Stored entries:

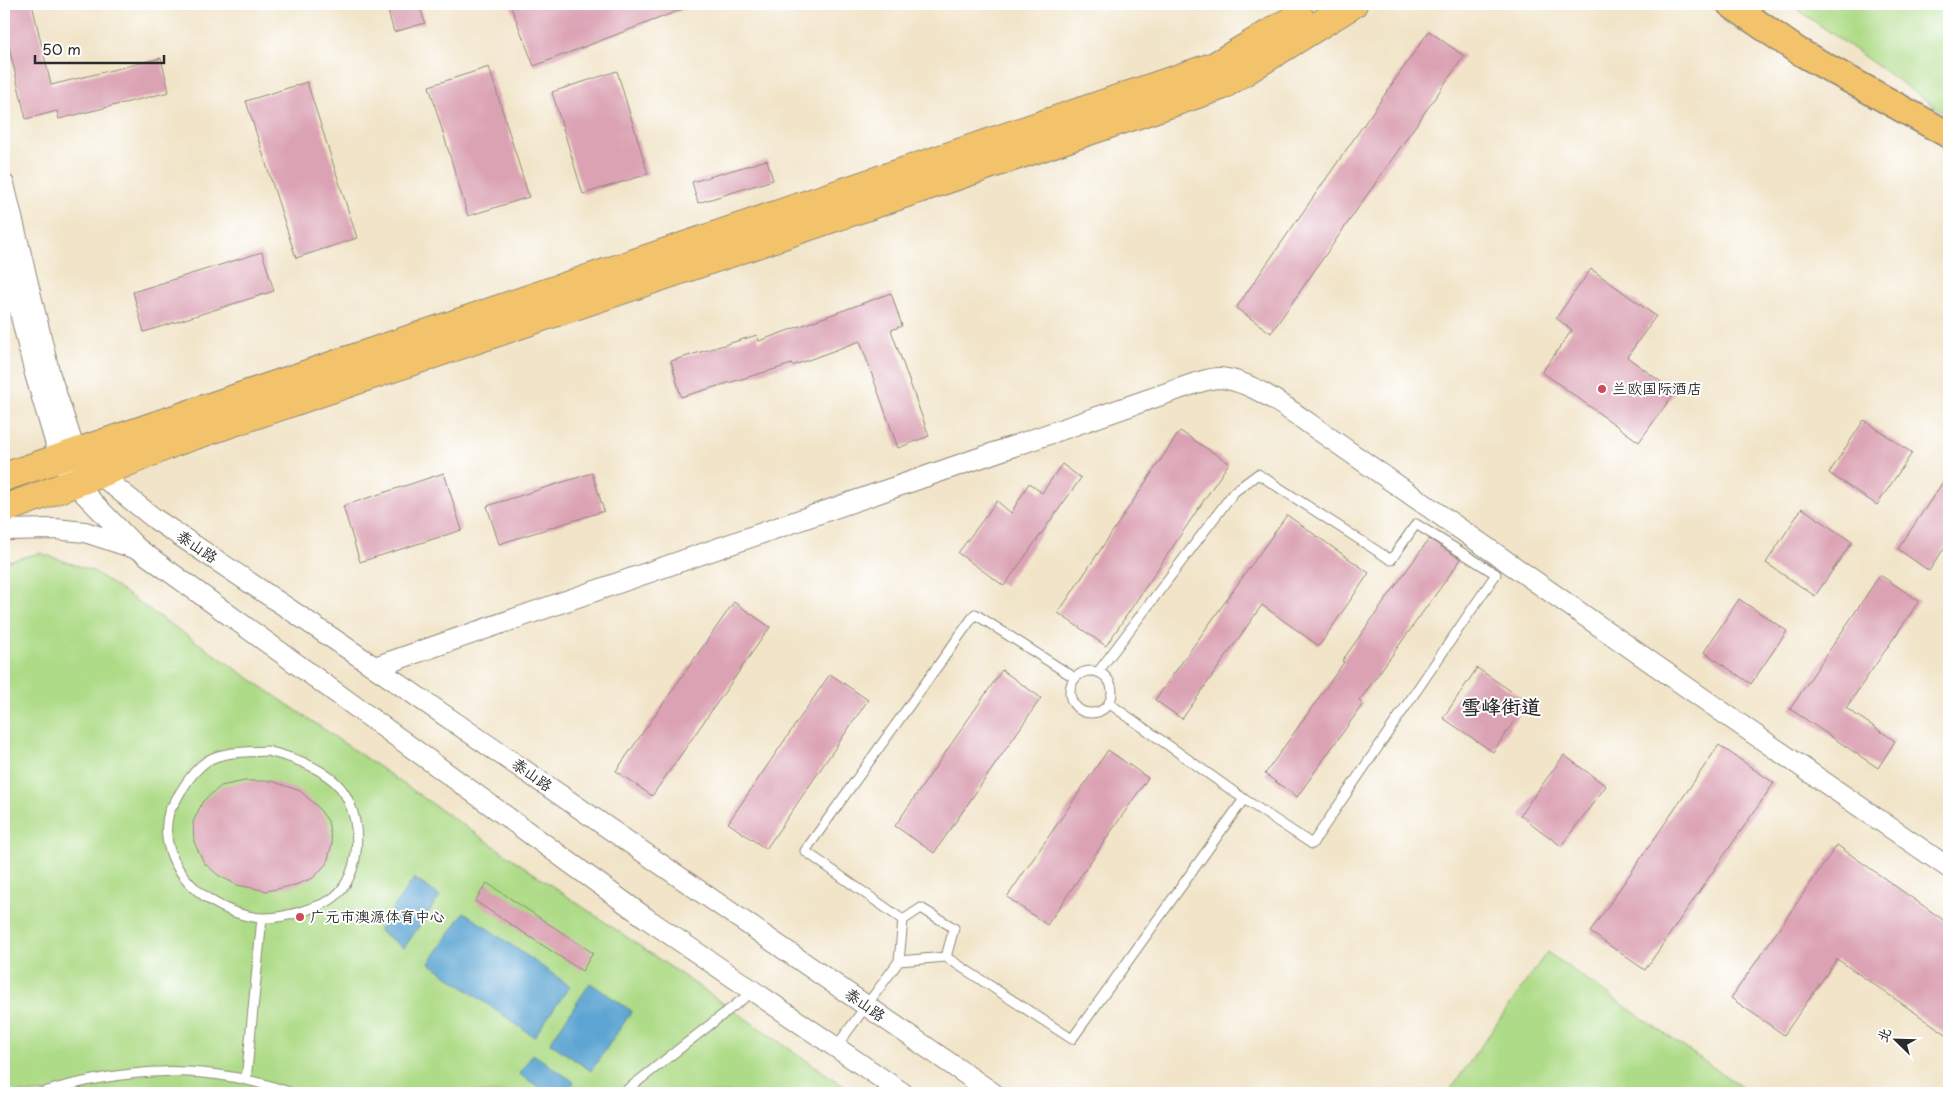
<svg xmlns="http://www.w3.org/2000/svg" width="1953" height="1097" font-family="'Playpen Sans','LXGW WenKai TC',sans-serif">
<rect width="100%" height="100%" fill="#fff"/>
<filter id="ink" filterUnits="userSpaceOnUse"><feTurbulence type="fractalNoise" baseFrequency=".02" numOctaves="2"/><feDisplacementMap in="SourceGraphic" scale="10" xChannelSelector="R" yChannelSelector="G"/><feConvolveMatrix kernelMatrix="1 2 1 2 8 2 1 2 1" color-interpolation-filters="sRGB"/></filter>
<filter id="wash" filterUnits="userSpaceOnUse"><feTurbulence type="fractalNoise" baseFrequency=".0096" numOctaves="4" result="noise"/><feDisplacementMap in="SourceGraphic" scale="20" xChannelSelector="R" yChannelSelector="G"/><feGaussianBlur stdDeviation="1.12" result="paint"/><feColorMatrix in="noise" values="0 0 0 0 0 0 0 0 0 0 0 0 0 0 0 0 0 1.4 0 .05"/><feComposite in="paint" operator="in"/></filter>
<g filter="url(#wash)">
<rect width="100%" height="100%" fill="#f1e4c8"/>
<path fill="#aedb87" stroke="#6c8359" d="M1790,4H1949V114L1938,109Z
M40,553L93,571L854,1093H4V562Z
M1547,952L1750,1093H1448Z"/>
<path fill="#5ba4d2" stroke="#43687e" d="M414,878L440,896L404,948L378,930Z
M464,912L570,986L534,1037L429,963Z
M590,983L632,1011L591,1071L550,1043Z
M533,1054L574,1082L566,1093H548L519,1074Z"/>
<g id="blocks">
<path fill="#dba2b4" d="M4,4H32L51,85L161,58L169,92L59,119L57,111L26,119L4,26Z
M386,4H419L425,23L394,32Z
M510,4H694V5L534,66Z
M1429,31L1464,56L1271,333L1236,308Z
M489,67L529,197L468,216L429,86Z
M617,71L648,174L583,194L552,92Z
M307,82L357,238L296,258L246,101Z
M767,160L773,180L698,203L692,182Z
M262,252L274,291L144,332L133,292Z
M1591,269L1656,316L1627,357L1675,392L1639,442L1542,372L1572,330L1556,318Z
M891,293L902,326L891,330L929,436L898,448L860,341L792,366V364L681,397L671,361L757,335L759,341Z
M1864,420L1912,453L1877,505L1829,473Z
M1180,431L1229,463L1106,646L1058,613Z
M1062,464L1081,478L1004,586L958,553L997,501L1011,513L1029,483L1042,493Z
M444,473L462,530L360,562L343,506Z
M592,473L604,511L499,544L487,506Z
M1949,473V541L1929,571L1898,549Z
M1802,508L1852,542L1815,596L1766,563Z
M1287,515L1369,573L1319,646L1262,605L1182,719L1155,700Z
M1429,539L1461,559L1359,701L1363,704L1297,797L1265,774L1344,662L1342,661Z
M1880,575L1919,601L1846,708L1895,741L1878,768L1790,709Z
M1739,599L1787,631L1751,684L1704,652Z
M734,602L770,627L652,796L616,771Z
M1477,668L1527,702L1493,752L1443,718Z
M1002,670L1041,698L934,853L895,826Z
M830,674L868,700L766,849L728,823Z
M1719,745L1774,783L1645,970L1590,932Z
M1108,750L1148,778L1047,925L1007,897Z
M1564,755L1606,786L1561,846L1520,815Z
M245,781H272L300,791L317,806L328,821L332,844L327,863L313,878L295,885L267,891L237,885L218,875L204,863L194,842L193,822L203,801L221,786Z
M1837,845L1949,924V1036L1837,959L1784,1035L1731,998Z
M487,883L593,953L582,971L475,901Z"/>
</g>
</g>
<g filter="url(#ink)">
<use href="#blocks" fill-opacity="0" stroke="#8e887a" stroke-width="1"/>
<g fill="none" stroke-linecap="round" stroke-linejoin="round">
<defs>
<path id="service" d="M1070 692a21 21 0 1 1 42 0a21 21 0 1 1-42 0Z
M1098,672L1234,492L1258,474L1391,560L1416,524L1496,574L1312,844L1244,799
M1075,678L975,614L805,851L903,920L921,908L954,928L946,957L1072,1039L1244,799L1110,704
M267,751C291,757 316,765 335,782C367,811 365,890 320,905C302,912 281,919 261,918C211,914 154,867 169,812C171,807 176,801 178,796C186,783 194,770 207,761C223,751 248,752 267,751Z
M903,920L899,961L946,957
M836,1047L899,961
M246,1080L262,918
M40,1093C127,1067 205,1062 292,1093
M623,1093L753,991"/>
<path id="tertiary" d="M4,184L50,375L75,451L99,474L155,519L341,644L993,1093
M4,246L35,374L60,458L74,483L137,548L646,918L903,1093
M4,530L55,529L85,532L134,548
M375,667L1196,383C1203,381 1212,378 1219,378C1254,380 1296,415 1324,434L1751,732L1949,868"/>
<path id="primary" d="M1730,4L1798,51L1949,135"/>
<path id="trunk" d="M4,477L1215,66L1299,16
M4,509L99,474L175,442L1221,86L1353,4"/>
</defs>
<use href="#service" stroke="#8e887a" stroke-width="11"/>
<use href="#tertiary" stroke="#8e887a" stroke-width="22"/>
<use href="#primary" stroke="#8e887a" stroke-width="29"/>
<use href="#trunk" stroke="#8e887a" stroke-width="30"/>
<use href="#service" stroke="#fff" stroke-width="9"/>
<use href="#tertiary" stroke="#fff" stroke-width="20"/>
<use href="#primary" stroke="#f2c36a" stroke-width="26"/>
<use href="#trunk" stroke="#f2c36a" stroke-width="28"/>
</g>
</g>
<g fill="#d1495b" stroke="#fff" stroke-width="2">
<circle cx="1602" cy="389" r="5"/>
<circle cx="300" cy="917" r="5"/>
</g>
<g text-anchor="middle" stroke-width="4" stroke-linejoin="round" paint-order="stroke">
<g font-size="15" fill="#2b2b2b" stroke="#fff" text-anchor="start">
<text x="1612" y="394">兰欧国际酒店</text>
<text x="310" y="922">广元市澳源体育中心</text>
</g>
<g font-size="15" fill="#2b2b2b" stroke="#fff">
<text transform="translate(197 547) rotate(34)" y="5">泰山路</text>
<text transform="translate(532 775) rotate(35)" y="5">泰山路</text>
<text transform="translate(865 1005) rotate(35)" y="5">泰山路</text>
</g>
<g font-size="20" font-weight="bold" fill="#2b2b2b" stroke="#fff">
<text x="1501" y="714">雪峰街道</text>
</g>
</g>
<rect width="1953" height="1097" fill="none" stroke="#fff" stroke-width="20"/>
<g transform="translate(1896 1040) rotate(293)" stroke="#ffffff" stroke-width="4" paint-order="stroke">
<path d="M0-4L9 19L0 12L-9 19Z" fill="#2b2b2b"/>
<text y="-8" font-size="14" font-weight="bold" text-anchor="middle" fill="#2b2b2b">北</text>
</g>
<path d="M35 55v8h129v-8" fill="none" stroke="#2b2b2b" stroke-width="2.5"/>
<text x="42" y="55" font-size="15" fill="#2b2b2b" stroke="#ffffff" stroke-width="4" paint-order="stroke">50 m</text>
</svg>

▶ **YOUR TASK**
Reproduce every record word for word. The copy must contain no pictures.

▶ **ANSWER TO THIS TASK**
<svg xmlns="http://www.w3.org/2000/svg" width="1953" height="1097" font-family="'Playpen Sans','LXGW WenKai TC',sans-serif">
<rect width="100%" height="100%" fill="#fff"/>
<filter id="ink" filterUnits="userSpaceOnUse"><feTurbulence type="fractalNoise" baseFrequency=".02" numOctaves="2"/><feDisplacementMap in="SourceGraphic" scale="10" xChannelSelector="R" yChannelSelector="G"/><feConvolveMatrix kernelMatrix="1 2 1 2 8 2 1 2 1" color-interpolation-filters="sRGB"/></filter>
<filter id="wash" filterUnits="userSpaceOnUse"><feTurbulence type="fractalNoise" baseFrequency=".0096" numOctaves="4" result="noise"/><feDisplacementMap in="SourceGraphic" scale="20" xChannelSelector="R" yChannelSelector="G"/><feGaussianBlur stdDeviation="1.12" result="paint"/><feColorMatrix in="noise" values="0 0 0 0 0 0 0 0 0 0 0 0 0 0 0 0 0 1.4 0 .05"/><feComposite in="paint" operator="in"/></filter>
<g filter="url(#wash)">
<rect width="100%" height="100%" fill="#f1e4c8"/>
<path fill="#aedb87" stroke="#6c8359" d="M1790,4H1949V114L1938,109Z
M40,553L93,571L854,1093H4V562Z
M1547,952L1750,1093H1448Z"/>
<path fill="#5ba4d2" stroke="#43687e" d="M414,878L440,896L404,948L378,930Z
M464,912L570,986L534,1037L429,963Z
M590,983L632,1011L591,1071L550,1043Z
M533,1054L574,1082L566,1093H548L519,1074Z"/>
<g id="blocks">
<path fill="#dba2b4" d="M4,4H32L51,85L161,58L169,92L59,119L57,111L26,119L4,26Z
M386,4H419L425,23L394,32Z
M510,4H694V5L534,66Z
M1429,31L1464,56L1271,333L1236,308Z
M489,67L529,197L468,216L429,86Z
M617,71L648,174L583,194L552,92Z
M307,82L357,238L296,258L246,101Z
M767,160L773,180L698,203L692,182Z
M262,252L274,291L144,332L133,292Z
M1591,269L1656,316L1627,357L1675,392L1639,442L1542,372L1572,330L1556,318Z
M891,293L902,326L891,330L929,436L898,448L860,341L792,366V364L681,397L671,361L757,335L759,341Z
M1864,420L1912,453L1877,505L1829,473Z
M1180,431L1229,463L1106,646L1058,613Z
M1062,464L1081,478L1004,586L958,553L997,501L1011,513L1029,483L1042,493Z
M444,473L462,530L360,562L343,506Z
M592,473L604,511L499,544L487,506Z
M1949,473V541L1929,571L1898,549Z
M1802,508L1852,542L1815,596L1766,563Z
M1287,515L1369,573L1319,646L1262,605L1182,719L1155,700Z
M1429,539L1461,559L1359,701L1363,704L1297,797L1265,774L1344,662L1342,661Z
M1880,575L1919,601L1846,708L1895,741L1878,768L1790,709Z
M1739,599L1787,631L1751,684L1704,652Z
M734,602L770,627L652,796L616,771Z
M1477,668L1527,702L1493,752L1443,718Z
M1002,670L1041,698L934,853L895,826Z
M830,674L868,700L766,849L728,823Z
M1719,745L1774,783L1645,970L1590,932Z
M1108,750L1148,778L1047,925L1007,897Z
M1564,755L1606,786L1561,846L1520,815Z
M245,781H272L300,791L317,806L328,821L332,844L327,863L313,878L295,885L267,891L237,885L218,875L204,863L194,842L193,822L203,801L221,786Z
M1837,845L1949,924V1036L1837,959L1784,1035L1731,998Z
M487,883L593,953L582,971L475,901Z"/>
</g>
</g>
<g filter="url(#ink)">
<use href="#blocks" fill-opacity="0" stroke="#8e887a" stroke-width="1"/>
<g fill="none" stroke-linecap="round" stroke-linejoin="round">
<defs>
<path id="service" d="M1070 692a21 21 0 1 1 42 0a21 21 0 1 1-42 0Z
M1098,672L1234,492L1258,474L1391,560L1416,524L1496,574L1312,844L1244,799
M1075,678L975,614L805,851L903,920L921,908L954,928L946,957L1072,1039L1244,799L1110,704
M267,751C291,757 316,765 335,782C367,811 365,890 320,905C302,912 281,919 261,918C211,914 154,867 169,812C171,807 176,801 178,796C186,783 194,770 207,761C223,751 248,752 267,751Z
M903,920L899,961L946,957
M836,1047L899,961
M246,1080L262,918
M40,1093C127,1067 205,1062 292,1093
M623,1093L753,991"/>
<path id="tertiary" d="M4,184L50,375L75,451L99,474L155,519L341,644L993,1093
M4,246L35,374L60,458L74,483L137,548L646,918L903,1093
M4,530L55,529L85,532L134,548
M375,667L1196,383C1203,381 1212,378 1219,378C1254,380 1296,415 1324,434L1751,732L1949,868"/>
<path id="primary" d="M1730,4L1798,51L1949,135"/>
<path id="trunk" d="M4,477L1215,66L1299,16
M4,509L99,474L175,442L1221,86L1353,4"/>
</defs>
<use href="#service" stroke="#8e887a" stroke-width="11"/>
<use href="#tertiary" stroke="#8e887a" stroke-width="22"/>
<use href="#primary" stroke="#8e887a" stroke-width="29"/>
<use href="#trunk" stroke="#8e887a" stroke-width="30"/>
<use href="#service" stroke="#fff" stroke-width="9"/>
<use href="#tertiary" stroke="#fff" stroke-width="20"/>
<use href="#primary" stroke="#f2c36a" stroke-width="26"/>
<use href="#trunk" stroke="#f2c36a" stroke-width="28"/>
</g>
</g>
<g fill="#d1495b" stroke="#fff" stroke-width="2">
<circle cx="1602" cy="389" r="5"/>
<circle cx="300" cy="917" r="5"/>
</g>
<g text-anchor="middle" stroke-width="4" stroke-linejoin="round" paint-order="stroke">
<g font-size="15" fill="#2b2b2b" stroke="#fff" text-anchor="start">
<text x="1612" y="394">兰欧国际酒店</text>
<text x="310" y="922">广元市澳源体育中心</text>
</g>
<g font-size="15" fill="#2b2b2b" stroke="#fff">
<text transform="translate(197 547) rotate(34)" y="5">泰山路</text>
<text transform="translate(532 775) rotate(35)" y="5">泰山路</text>
<text transform="translate(865 1005) rotate(35)" y="5">泰山路</text>
</g>
<g font-size="20" font-weight="bold" fill="#2b2b2b" stroke="#fff">
<text x="1501" y="714">雪峰街道</text>
</g>
</g>
<rect width="1953" height="1097" fill="none" stroke="#fff" stroke-width="20"/>
<g transform="translate(1896 1040) rotate(293)" stroke="#ffffff" stroke-width="4" paint-order="stroke">
<path d="M0-4L9 19L0 12L-9 19Z" fill="#2b2b2b"/>
<text y="-8" font-size="14" font-weight="bold" text-anchor="middle" fill="#2b2b2b">北</text>
</g>
<path d="M35 55v8h129v-8" fill="none" stroke="#2b2b2b" stroke-width="2.5"/>
<text x="42" y="55" font-size="15" fill="#2b2b2b" stroke="#ffffff" stroke-width="4" paint-order="stroke">50 m</text>
</svg>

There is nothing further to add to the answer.